------ Records
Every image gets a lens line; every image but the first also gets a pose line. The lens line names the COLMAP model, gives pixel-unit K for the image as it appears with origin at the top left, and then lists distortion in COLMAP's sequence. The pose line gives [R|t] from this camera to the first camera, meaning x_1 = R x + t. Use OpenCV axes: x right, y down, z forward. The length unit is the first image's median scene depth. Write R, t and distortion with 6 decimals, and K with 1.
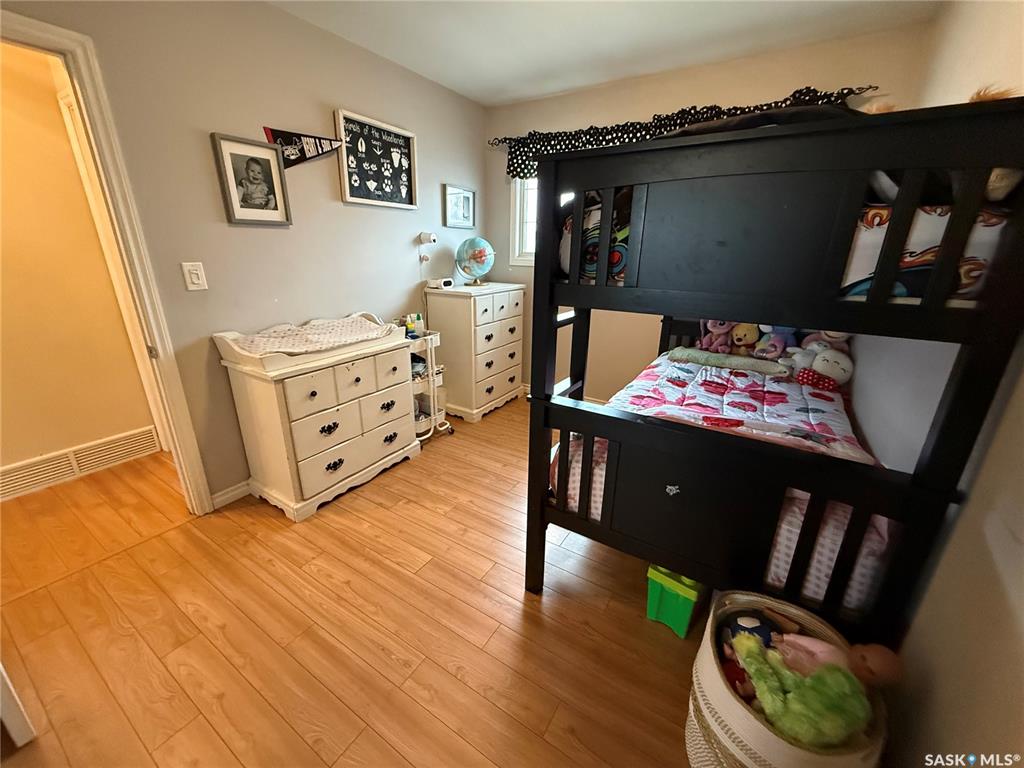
lens RADIAL K [[406.8, 0, 512.2], [0, 406.8, 386.8], [0, 0, 1]] dist [-0.001474, 0.000657]
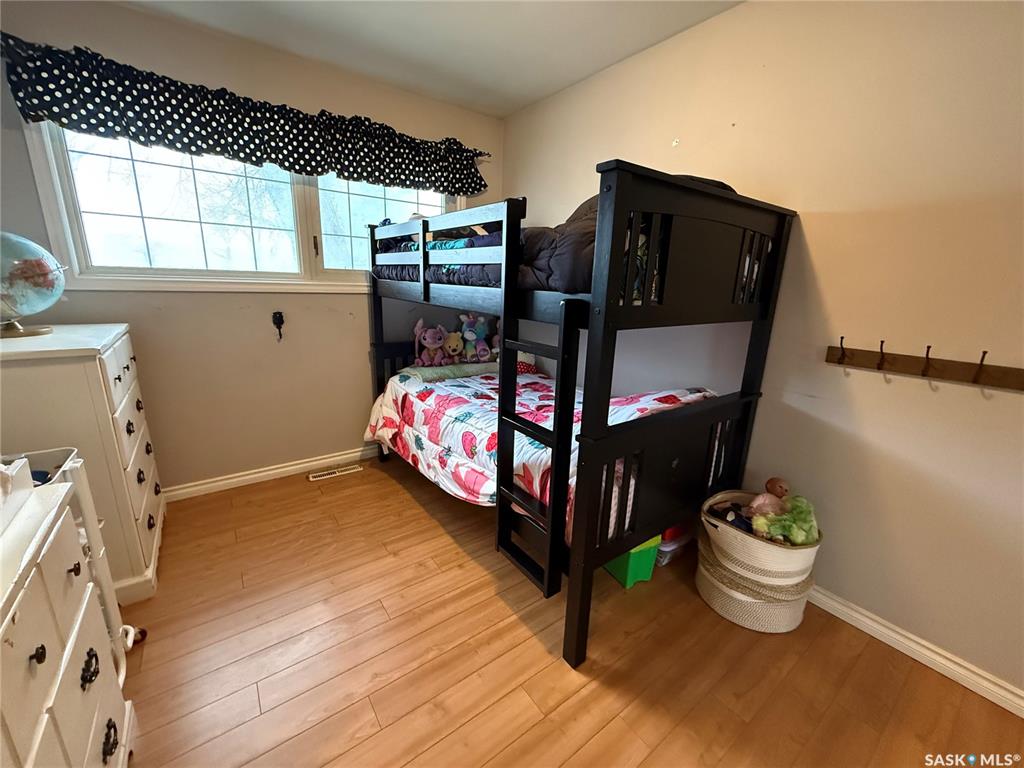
lens RADIAL K [[406.8, 0, 507.9], [0, 406.8, 386.5], [0, 0, 1]] dist [-0.001474, 0.000657]
pose [[0.367349, -0.239140, 0.898814, -0.491585], [0.276840, 0.950693, 0.139798, -0.163658], [-0.887927, 0.197473, 0.415440, 0.512878]]
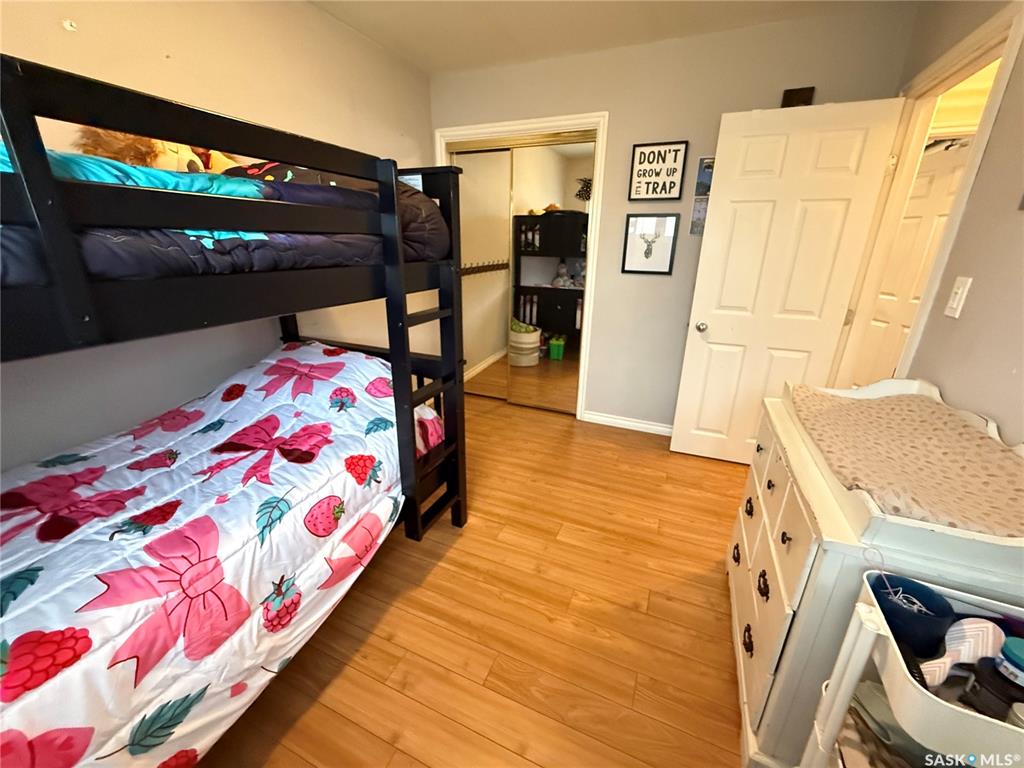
lens RADIAL K [[406.8, 0, 512.2], [0, 406.8, 382.4], [0, 0, 1]] dist [-0.001474, 0.000657]
pose [[-0.987853, 0.025924, -0.153214, 0.058296], [-0.074168, 0.787766, 0.611494, -0.458374], [0.136549, 0.615429, -0.776274, 1.332499]]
------------
In your answer, print the entries above exactly, with the pictures left out.

Every image gets a lens line; every image but the first also gets a pose line. The lens line names the COLMAP model, gives pixel-unit K for the image as it appears with origin at the top left, and then lists distortion in COLMAP's sequence. The pose line gives [R|t] from this camera to the first camera, meaning x_1 = R x + t. Use OpenCV axes: x right, y down, z forward. The length unit is the first image's median scene depth. Write R, t and distortion with 6 decimals, and K with 1.
lens RADIAL K [[406.8, 0, 512.2], [0, 406.8, 386.8], [0, 0, 1]] dist [-0.001474, 0.000657]
lens RADIAL K [[406.8, 0, 507.9], [0, 406.8, 386.5], [0, 0, 1]] dist [-0.001474, 0.000657]
pose [[0.367349, -0.239140, 0.898814, -0.491585], [0.276840, 0.950693, 0.139798, -0.163658], [-0.887927, 0.197473, 0.415440, 0.512878]]
lens RADIAL K [[406.8, 0, 512.2], [0, 406.8, 382.4], [0, 0, 1]] dist [-0.001474, 0.000657]
pose [[-0.987853, 0.025924, -0.153214, 0.058296], [-0.074168, 0.787766, 0.611494, -0.458374], [0.136549, 0.615429, -0.776274, 1.332499]]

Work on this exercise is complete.